_Vos consignes:_
**a)** Pour chaque affirmation, dites si elle concorde avec l'extrait sur la musique : répondez par oui ou par non et citez les mots de l'extrait qui tranchent. (i) James Brown a gagné certains des procès liés au sampling. (ii) Sony diffusait la publicité « Don't copy music » au moment même où elle vendait le graveur de CD. (iii) Les écoles de musique non classiques forment leurs élèves pour un marché en pleine expansion.
**b)** Reprenez l'extrait sur la musique à la suite de sa dernière phrase.

_Extrait du document:_
▼
Très peu de temps après on voit alors surgir la grande vague du sampling, qui consiste à fabriquer de la musique éminemment répétitive en utilisant des bribes de musique précédemment enregistrées, dont les auteurs les plus pillés ne peuvent pas revendiquer le moindre droit. Le champion du monde de ce phénomène de momification sonore étant bien entendu l’immense James Brown, qui fut plus pillé que tous les pharaons d’Egypte réunis et qui perdit tous les procès intentés à ce douloureux sujet…
La musique n’est à ce moment plus le fait des musiciens, mais de techniciens et de technocrates, et le plus sidérant est de constater qu’à partir de ce moment, presque toute la musique dite “populaire” ne provient nullement du peuple, mais est fabriquée de toute pièce par un frange de la bourgeoisie soi-disant “branchée” qui bidouille des machines dernier cri et considère sa clientèle comme étant juste bonne à bouffer de la viande pour chien (“Oui, coco, c’est ça, vas-y, c’est tellement con qu’ils vont adorer”, phrase-type de producteur que j’ai réellement entendue en studio à plusieurs reprises).
Ajoutons une touche humoristique en rappelant la célèbre pub “Don’t copy music” largement diffusée en télé par la firme Sony … à l’instant précis où elle commercialisait le graveur de CD !

Paradoxalement, c’est quelques années plus tard qu’on voit surgir un peu partout des écoles musicales non classiques, conservatoires de jazz, rock-schools, et diverses écoles de ” chant de variété “, d’où sortent chaque année des légions d’adolescents formés et avertis, qui entrent en lice sur un marché qui s’est rétréci en peau de chagrin.
▲
_Lignes de données:_
▼
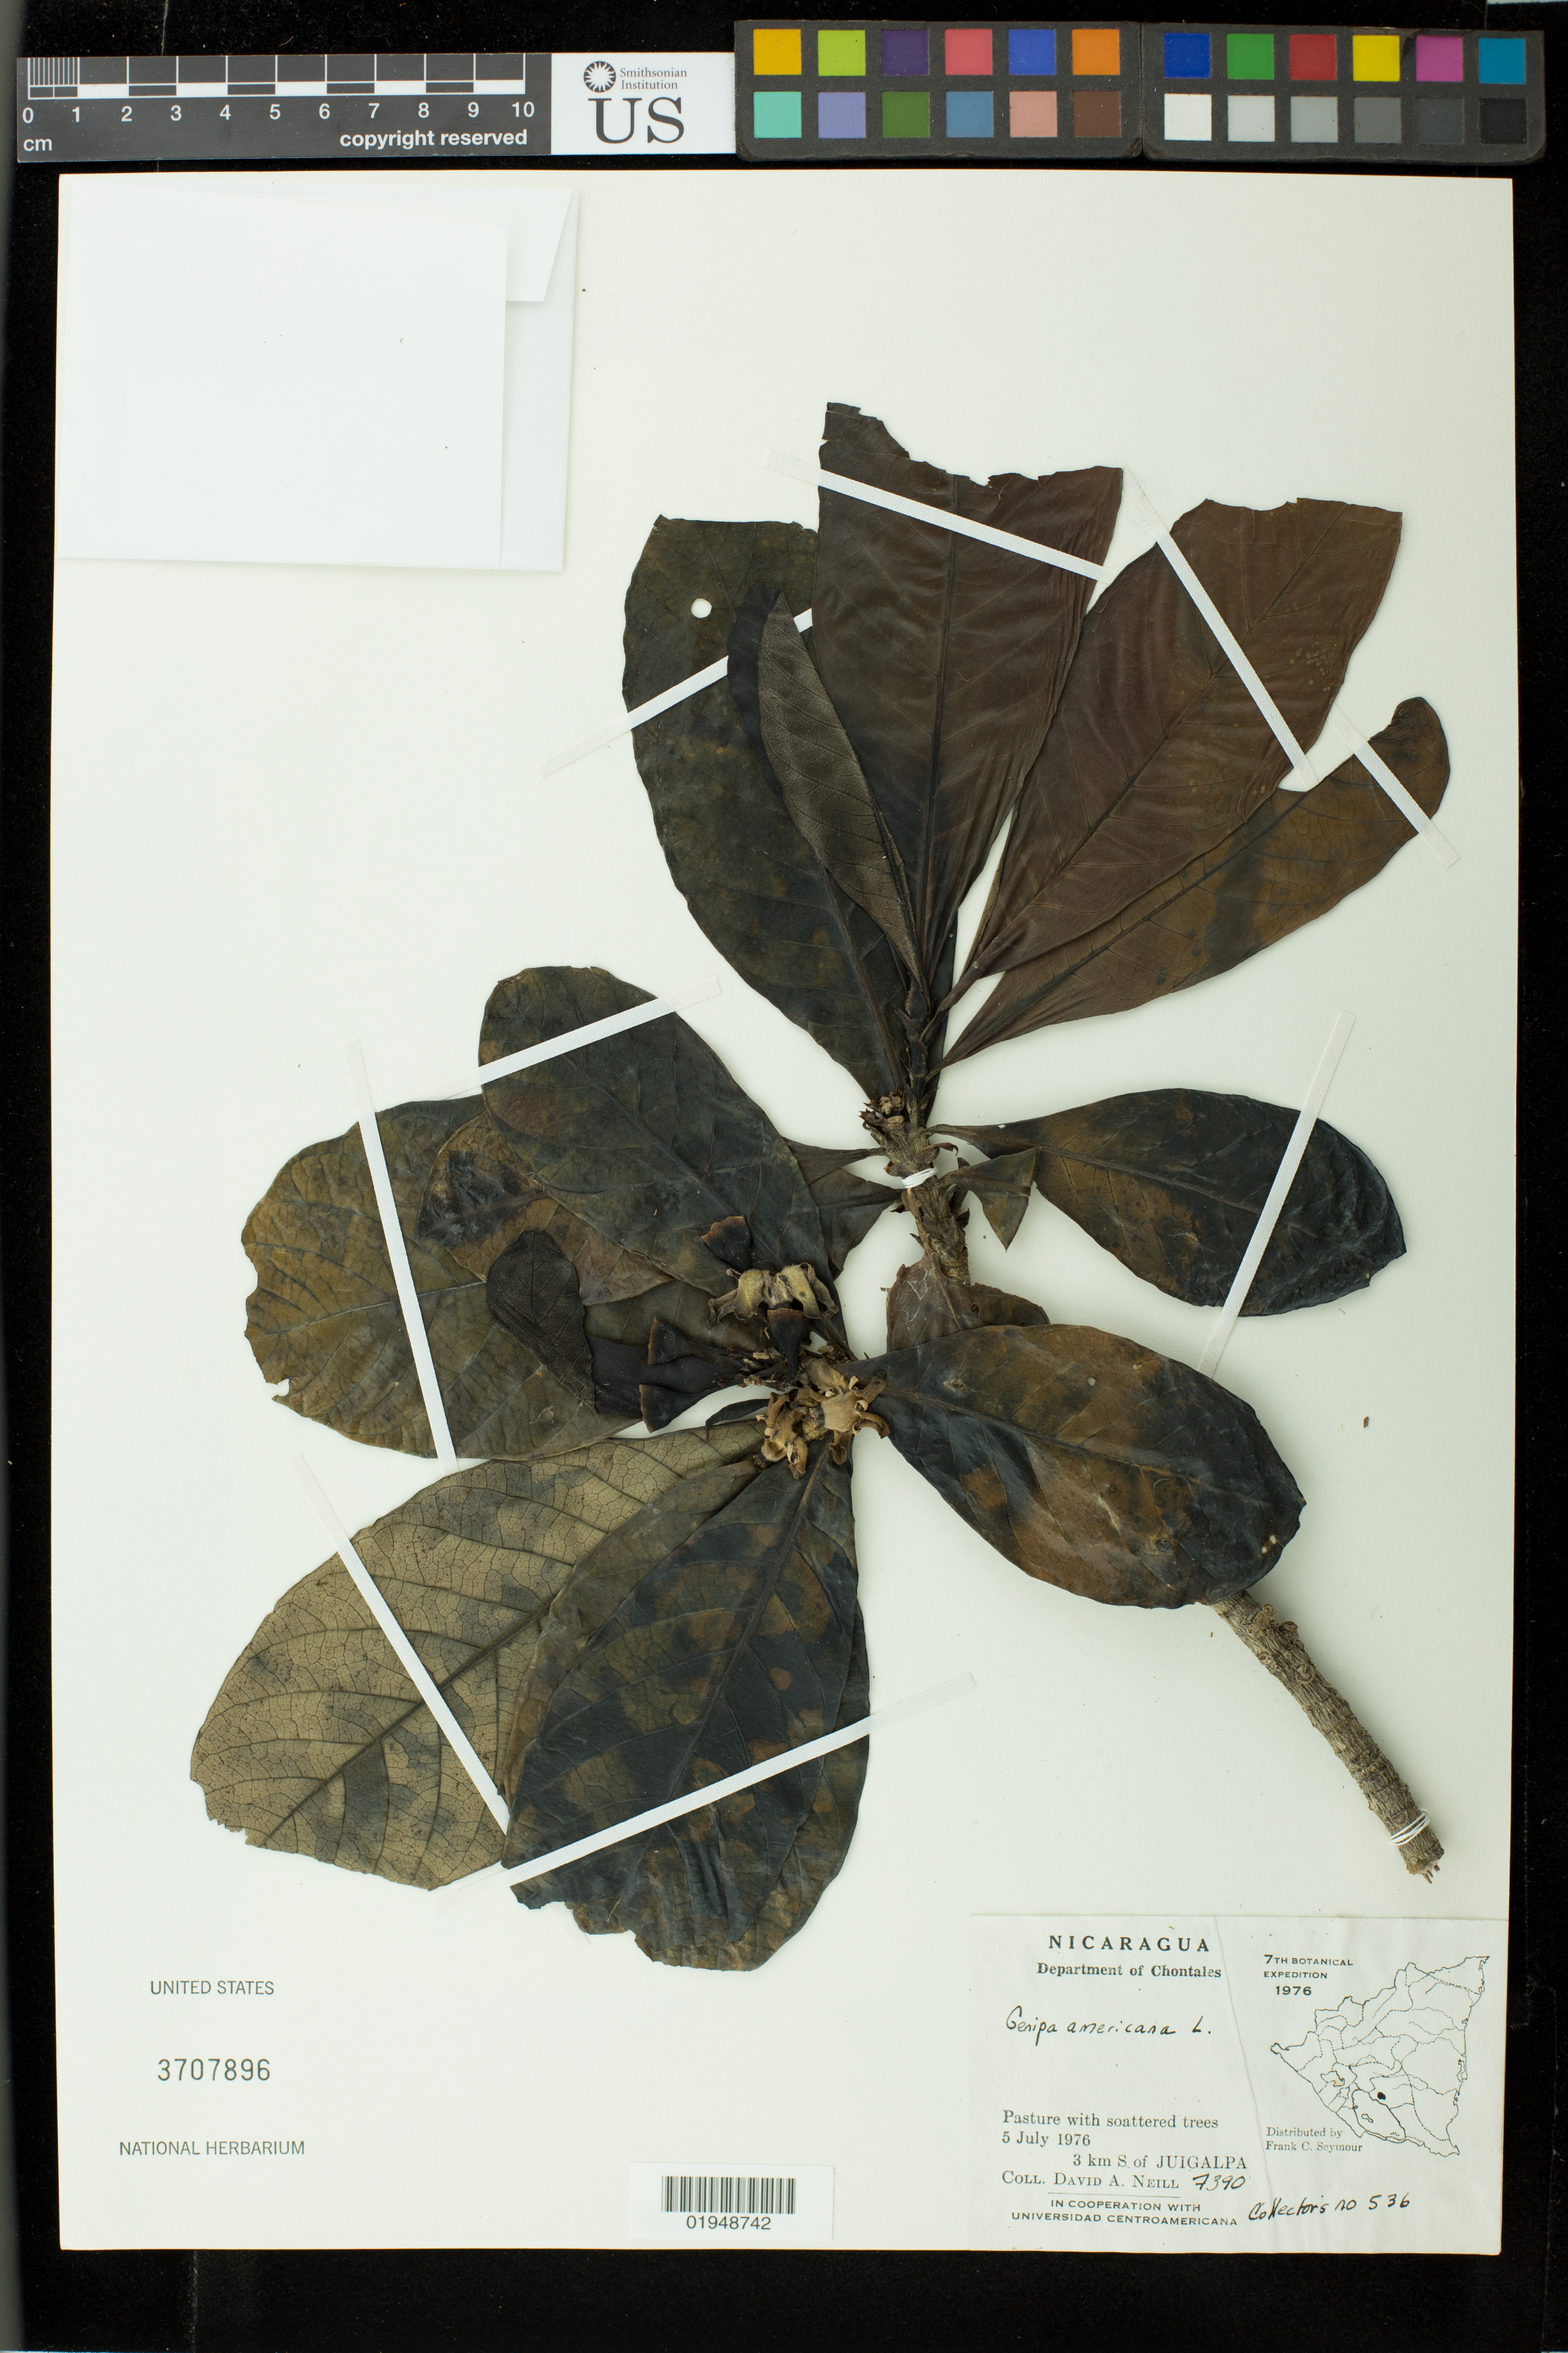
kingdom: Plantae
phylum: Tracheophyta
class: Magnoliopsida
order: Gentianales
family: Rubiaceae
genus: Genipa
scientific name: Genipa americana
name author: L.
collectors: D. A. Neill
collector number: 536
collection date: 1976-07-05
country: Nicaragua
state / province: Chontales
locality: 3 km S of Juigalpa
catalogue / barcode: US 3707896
▲
_Réponses par consigne:_
**a)**
(i) Non : « qui perdit tous les procès intentés à ce douloureux sujet ».
(ii) Oui : « à l’instant précis où elle commercialisait le graveur de CD ».
(iii) Non : « sur un marché qui s’est rétréci en peau de chagrin ».

**b)**
La concurrence devenant carrément infernale, les médias propageant le slogan ” Tout le monde peut être une vedette ” – ce qui est d’ailleurs parfaitement exact, Elvis Presley lui-même ayant déclaré lors d’une interview ” Il n’est pas nécessaire de connaître la musique pour faire le métier que je fais ” –, les foules s’ engouffrant dans le piège à rêve, tout le monde y allant de sa petite chanson, les home-studios se multiplient, tout le monde court la poule aux œufs d’ or…et la profession s’effondre.
On brade les prix, on joue “au chapeau” là où autrefois on avait un cachet, et il n’est pas rare qu’on doive payer pour jouer en première partie d’une vedette ou acheter soi-même tous les billets d’une salle de renom ! (no joke).
Le sommet étant atteint lorsque des étudiants américains en vacances proposent de jouer pour un casier de bière dans des clubs où les musiciens locaux se battent pour jouer…. et décrochent évidemment l’affaire…puisqu’ils sont américains !

Ajoutons à présent la problématique du disque qui est désormais piraté, copié, pompé sur le net avant même que vous ayez l’idée de l’enregistrer, que le moindre ado qui passe en rue se trimballe avec 37.000 chansons en poche, que les divers secteurs de la culture confondent désormais leur mission première de “découverte” avec “rentabilité”, et bien je peux vous dire que l’avenir de la profession est tellement brillant que dès demain je cours acheter des lunettes solaires. Mais pas de panique.
Rien au monde, absolument rien ne peut arrêter celui dont la vocation est d’être musicien, car pour lui… seule la musique prime, le reste est totalement secondaire, et comme me l’a dit un percussionniste au fond de la brousse : ” L’être humain est le seul être vivant à savoir faire de la musique, et l’univers en a besoin. ”

Je vous souhaite une excellente journée

Jean-Pierre Froidebise (sur sa page Facebook perso, avec l’aimable autorisation de l’auteur)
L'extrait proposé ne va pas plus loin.